Here's the thing, read his books. Look Me In The Eye is stories about his life with Aspergers, a life he lived not even knowing that there was a reason he was different. The stories are so fabulous that the learning is accidental. His new book Be Different (which I haven't finished yet!) is written in a different way. He used questions he was asked in his public speaking to provide a foundation. What foundation he was missing he found in the DSM manual. He explained that he took all the symptoms listed combined with personal experience to allow for a greater understanding of all the parts that make up Autism Spectrum Disorders. I, for one, can't wait to keep reading and learning. I can't wait for his next book to be published and I truly hope that he will speak again locally. 

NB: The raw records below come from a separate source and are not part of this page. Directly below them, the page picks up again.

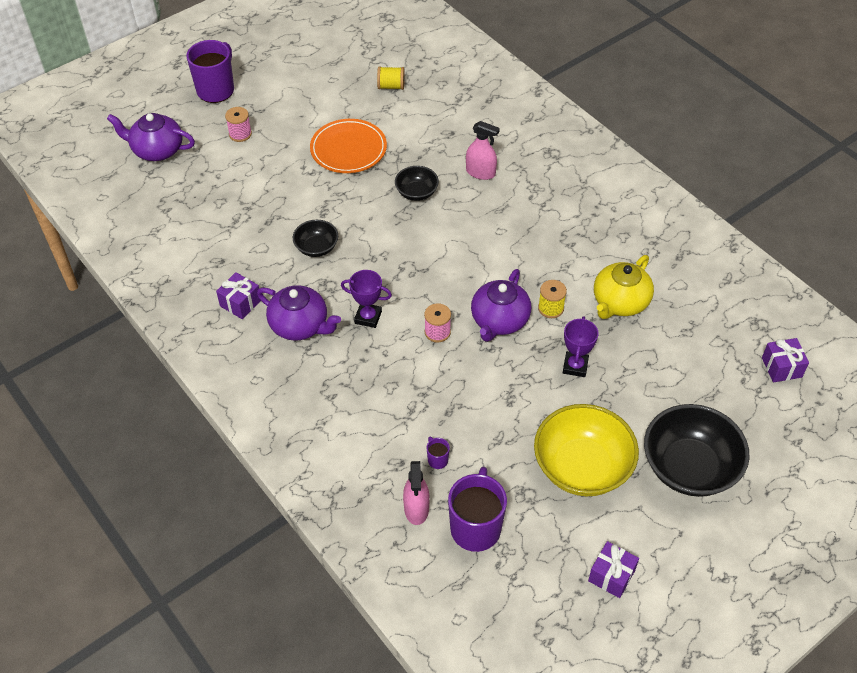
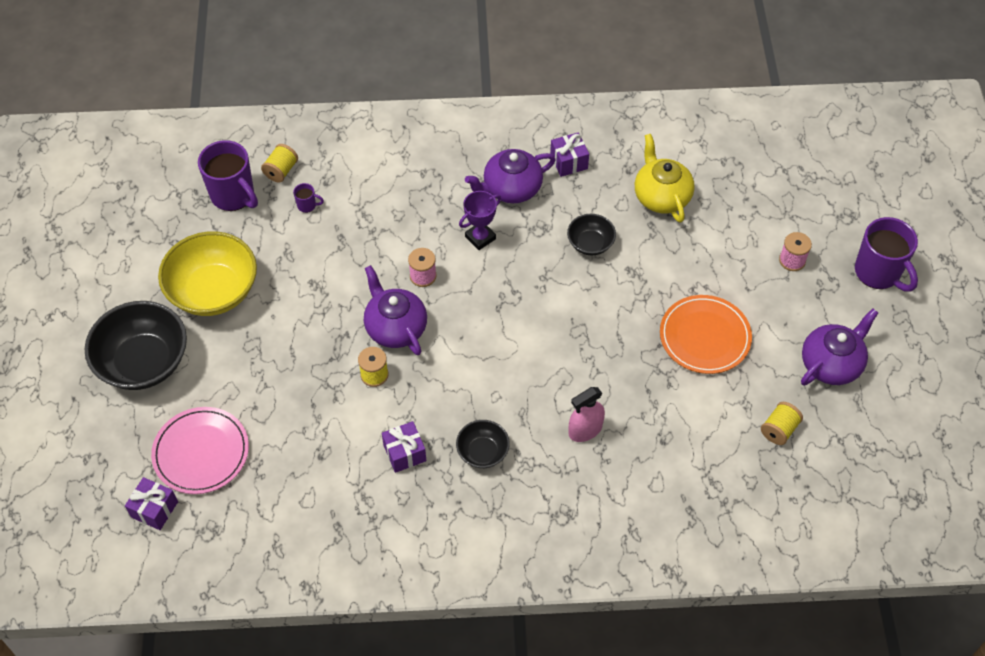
camera: 125 degrees right, 5 degrees up
(157, 150) = (814, 187): purple teapot -> purple teapot (831, 364)
(416, 192) = (599, 358): black bowl -> black bowl (482, 452)
(416, 508) = (281, 171): pink spray bottle -> yellow spool
(575, 366) = (302, 351): purple trophy -> none
(611, 575) = (121, 250): purple gift -> purple gift (404, 453)
(620, 302) = (333, 434): yellow teapot -> yellow teapot (661, 196)
(714, 371) = (201, 452): none -> pink plate

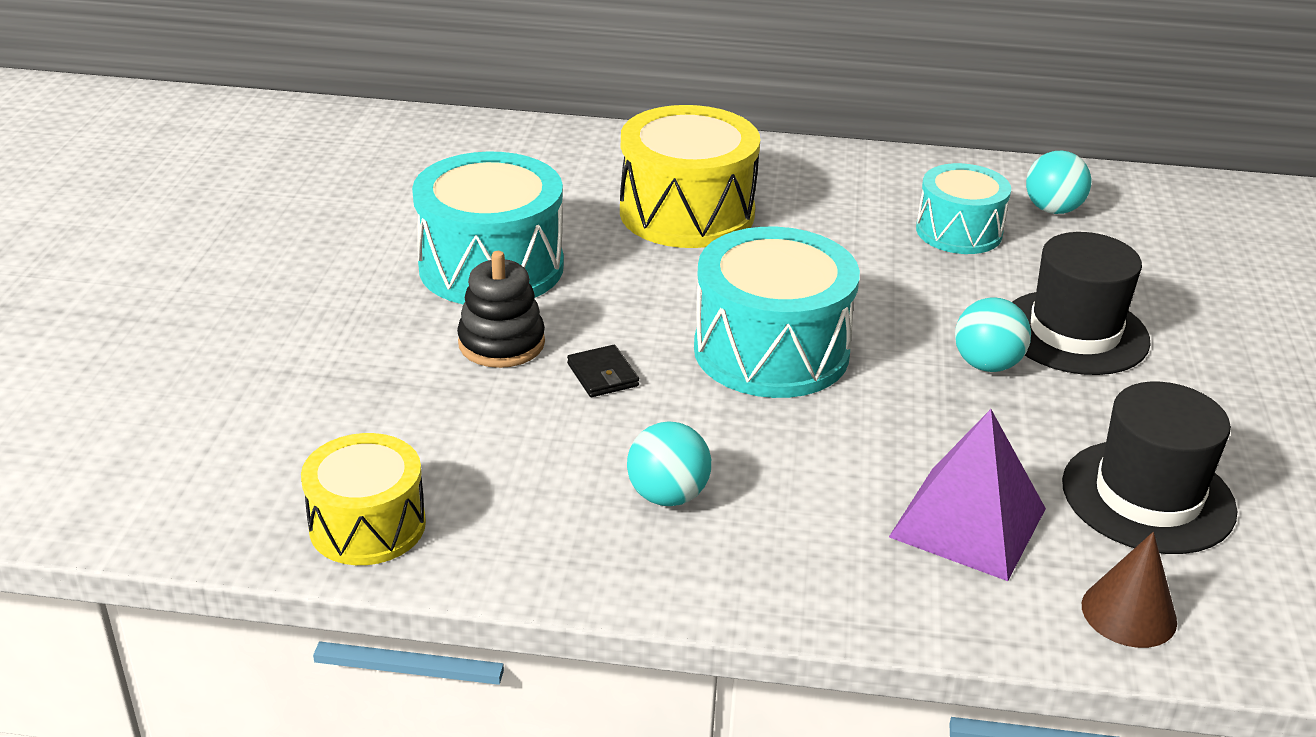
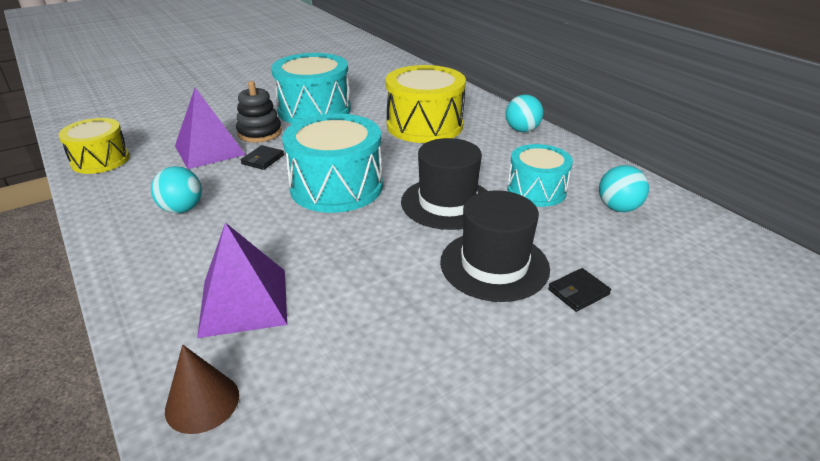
camera: 50 degrees right, 0 degrees up
(495, 408) = (209, 150): none -> purple pyramid
(986, 365) = (413, 249): turquoise ball -> turquoise ball (522, 130)
(1148, 497) = (345, 362): black hat -> black hat (447, 203)
(1169, 313) = (578, 292): none -> black wallet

Now I am going to bring back out the Lunatic Autism Mom to share with you my insanity. I have truly adored John Elder Robison since he was first published. I read his brother's book first (Augusten Burrough's Running With Scissors) and then read Look Me In The Eye and together they created such an amazing snapshot of a life I cannot even begin to comprehend. I've since been a frequent reader of John's blog, I follow him on Twitter, I've friended him on Facebook and I put a "never delete" on my Tivo'd Ingenious Minds episode that features him.  I truly think he is remarkable. Totally looney right? Well it is going to get worse because I am going to email him and send him my blog in the hopes that he will someday have time to read this post and answer these questions:

  1. When you participated in the study at Harvard that helped you to understand other people's emotions better for a short time, do you feel that being able to see the end result was key to the progress you've made in that arena since? Do you think that it is possible without that insight? I ask because of the way kids are now going through treatment to try and train them to recognize emotions, will recognizing lead to understanding? If those neural connections aren't present in the onset of treatment, are the expectations of treatment too high and thus setting the kids up for yet another failure? 

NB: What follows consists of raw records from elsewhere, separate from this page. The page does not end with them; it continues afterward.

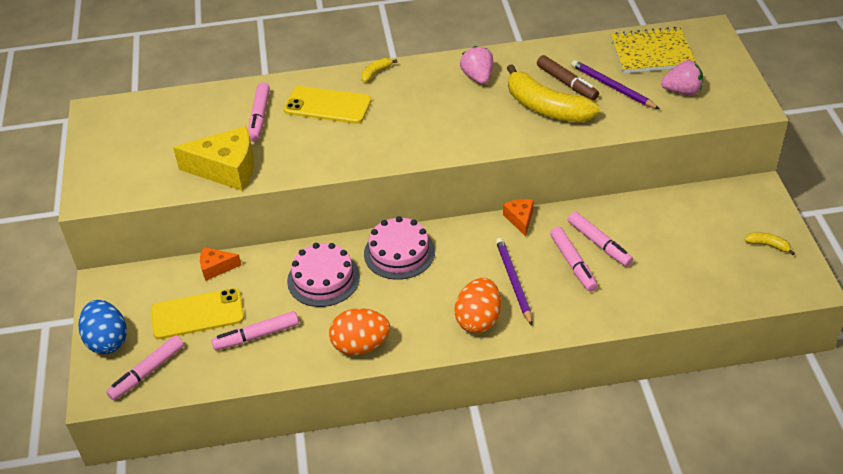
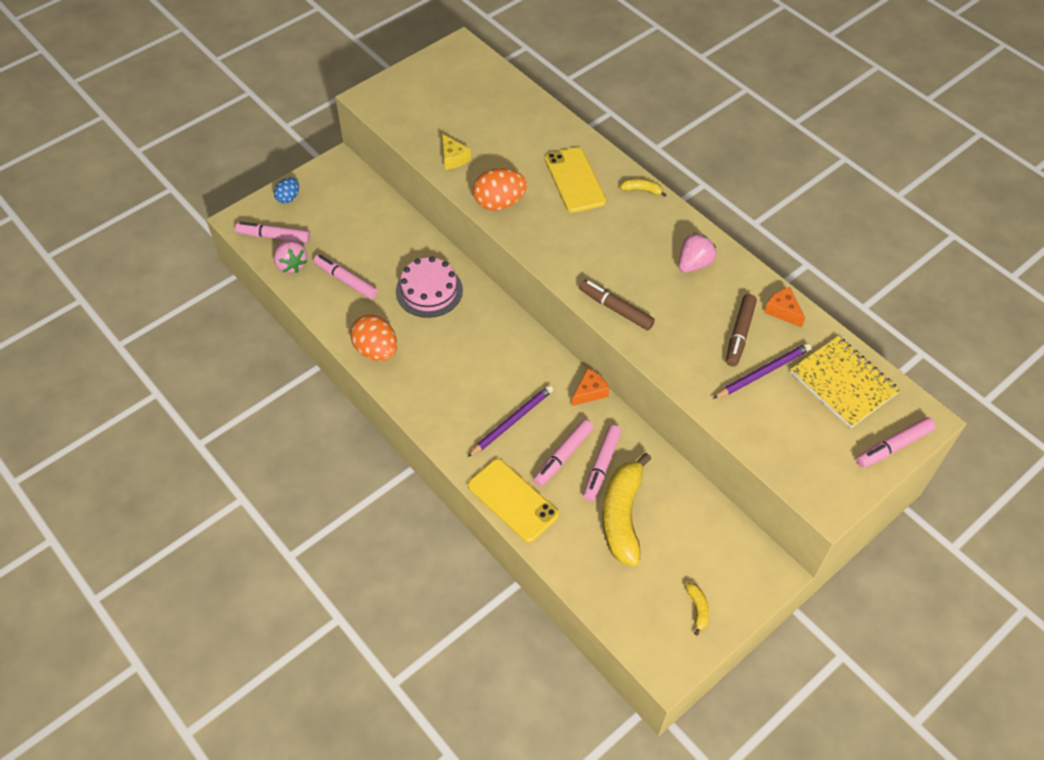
camera: 55 degrees right, 10 degrees up
(107, 341) = (288, 198): blue egg -> blue egg, size x0.59
(197, 314) = (344, 234): yellow phone -> yellow phone (512, 500)
(216, 267) = (397, 218): orange cheese -> orange cheese (783, 311)
(226, 169) = (453, 158): yellow cheese -> yellow cheese, size x0.52
(259, 117) = (528, 145): pink marker -> pink marker (893, 446)
(399, 252) = (491, 325): pink cake -> none
(478, 320) = (452, 416): orange egg -> orange egg (499, 203)
(487, 138) = (615, 309): none -> brown marker
(546, 107) = (691, 333): yellow banana -> yellow banana (622, 515)
(612, 87) = (763, 372): purple pencil -> purple pencil turned 45 degrees clockwise
(682, 91) = (803, 433): pink strawberry -> pink strawberry (291, 264)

  2. I have always believed, and stated here in this blog that the high functioning special needs population is the most underserved of the special needs community as exemplified in the statewide programs which have exempted ASD kids for not being "Autistic enough" or by the public school system who have extremely few options, usually inclusion or a classroom that doesn't match their academic abilities. Programs like Ivymount are rare and, even if you are close enough to enroll, prohibitively expensive outside of hiring a lawyer to fight for non-public placement. When you are a parent caught between two impossibilities, what do you do? How do we get people to see that these kids are extraordinary, their potential limitless and that what is available to them is not acceptable? 
Dear Mr. Robison-
Thank you so very much for coming to Ivymount to speak. What you say and write makes a difference. The stories you share give hope and understanding. I am very proud of my 2 sons with Autism and lately things have been really sucky. I really needed some hope and understanding, thank you for sharing. You signed my book To Cameron and Adam and I said thank you. Thank you doesn't even come close but I'll say it again, Thank You.